Unsere Bewertung: 8/10

Eure Ø-Bewertung: 5/10

Wie es sich anfühlt

Pausen kennt Haiyti nicht. Wenn sie nicht gerade absurde Tweets absondert, befindet sie sich im Studio. Anders ist ihr irrsinnig hoher Output kaum zu erklären. Dass dabei manchmal auch ziemlicher Unfug herauskommt? Geschenkt. Die Rapperin folgt dem Prinzip "Klatsch alles an eine Wand und schau, was klebenbleibt." Und dabei entsteht erstaunlich oft spannende Musik. Nur gut ein halbes Jahr nach dem gefeierten "Sui sui" schiebt sie nun "Influencer" nach. Ein Album, das in seinem Charakter eher an ein Mixtape erinnert. Die Beats sind weniger ausgefeilt, der Stil ist weitaus homogener. Und trotzdem zieht sie wieder in den Bann. Vielleicht sogar mehr als je zuvor. Denn "Influencer" entwickelt einen unfassbaren Sog. Es gibt nur eine Richtung.

Der Einstieg sorgt allerdings für leichte Irritation. Hier ein Glockenbeat, dort ein Glockenbeat. Kennt man alles mittlerweile. Nun werden dadurch Songs wie "100000 Feinde" nicht automatisch schlecht, noch immer vermag Ronja Zschoche mit ihrem unvergleichlichen Singsang zu faszinieren. Ihre Botschaften bleiben dabei angenehm vernebelt. Irgendwo zwischen Kater und Konsum irrlichtert sie herum. Am besten wird das, wenn sie sich wie in "One-off model" auf das Allernötigste reduziert. Kein Schnickschnack, nur Emotionen. Oder das, was von ihnen übriggeblieben ist. So verletzlich wie in "Star und zurück" klang Haiyti bisher nicht. "26 Kippen, trink 13 Mischen, ich hoffe Du vermisst mich", zwitschert sie da. Und zeigt dabei ganz nebenbei, dass sie auch mit minimalem Einsatz von Autotune mehr als passabel singen kann. Auch "Holt mich raus hier" überzeugt auf ganzer Linie. Das hat mehr Vibe als ein Nokia 3210.

+++++

**Aufgaben**
- 1) Beantworte zur Rezension von „Influencer“ diese Fragen:
(a) Welche Bewertung gibt die Redaktion dem Album?
(b) Wie lange nach „Sui sui“ kommt „Influencer“ heraus?
(c) In welchem Song klingt Haiyti laut Text so verletzlich wie nie zuvor?
- 2) Schreib die Rezension von „Influencer“ nach ihrem letzten Satz weiter.

+++++

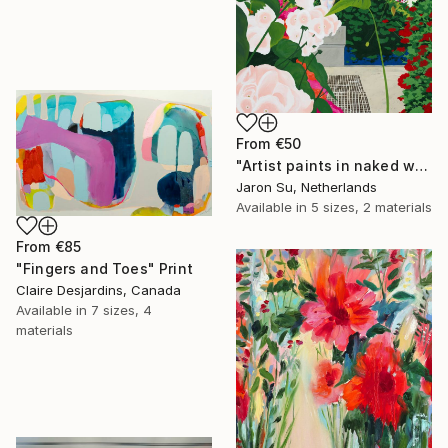
From
€50
"Artist paints in naked workshop" Print
Jaron Su, Netherlands
Available in
5 sizes, 2 materials
From
€85
"Fingers and Toes" Print
Claire Desjardins, Canada
Available in
7 sizes, 4
materials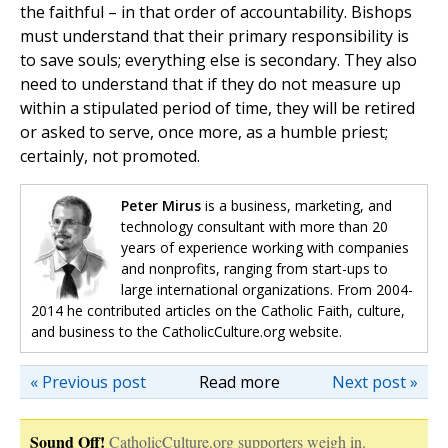
the faithful – in that order of accountability. Bishops
must understand that their primary responsibility is
to save souls; everything else is secondary. They also
need to understand that if they do not measure up
within a stipulated period of time, they will be retired
or asked to serve, once more, as a humble priest;
certainly, not promoted.
Peter Mirus
is a business, marketing, and
technology consultant with more than 20
years of experience working with companies
and nonprofits, ranging from start-ups to
large international organizations. From 2004-
2014 he contributed articles on the Catholic Faith, culture,
and business to the CatholicCulture.org website.
« Previous post
Read more
Next post »
Sound Off!
CatholicCulture.org supporters weigh in.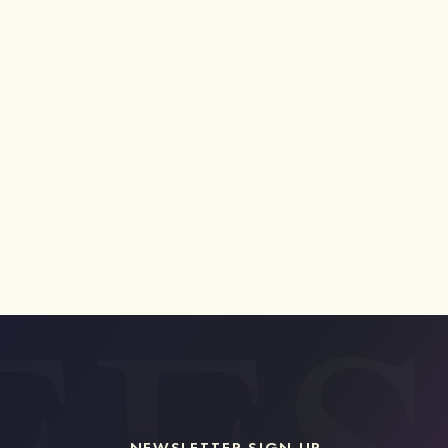
NEWSLETTER SIGN UP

+++++

**Lösungen**
- 1)
(a) 8/10
(b) Nur gut ein halbes Jahr danach
(c) In „Star und zurück“

- 2)
Allgemein geht es auf "Influencer" fast schon besinnlich zu. Wer räudige Kracher wie "Quattro" sucht, wird eher nicht fündig werden. Dafür gibt es Tracks wie "Benzin". Hier ersäuft Haiytis Stimme in Effekten. Schwere Moll-Akkorde wabern im Hintergrund. Und dann ist da noch die Melodie, die das Blut in den Adern gefrieren lässt. Hier wird auch deutlich, wie Unrecht man der Künstlerin tut, wenn man sie in die Trap-Ecke drängt. Sie hat mittlerweile einen ureigenen, unverkennbaren Stil entwickelt, der hierzulande ohne Konkurrenz ist. Pastiche war gestern, heute ist Patte. Freilich wird es weiterhin Menschen geben, die mit Haiytis dadaistischer Lyrik nichts anfangen können. Aber eine Reduktion auf den bloßen Wortlaut wäre unfair. Die Hamburgerin bringt in Songs wie "Tokio" Sprache zum Klingen. Es geht nicht nur um das, was sie sagt, sondern darum, wie es sich anfühlt.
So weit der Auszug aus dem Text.